Task input ->
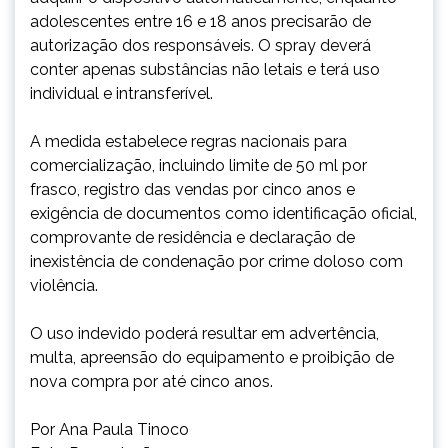
adolescentes entre 16 e 18 anos precisarão de
autorização dos responsáveis. O spray deverá
conter apenas substâncias não letais e terá uso
individual e intransferível.
A medida estabelece regras nacionais para
comercialização, incluindo limite de 50 ml por
frasco, registro das vendas por cinco anos e
exigência de documentos como identificação oficial,
comprovante de residência e declaração de
inexistência de condenação por crime doloso com
violência.
O uso indevido poderá resultar em advertência,
multa, apreensão do equipamento e proibição de
nova compra por até cinco anos.
Por Ana Paula Tinoco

Task requirements -> Return, from the data, each line where the string "anos" occurs.

Solution to this problem ->
adolescentes entre 16 e 18 anos precisarão de
frasco, registro das vendas por cinco anos e
nova compra por até cinco anos.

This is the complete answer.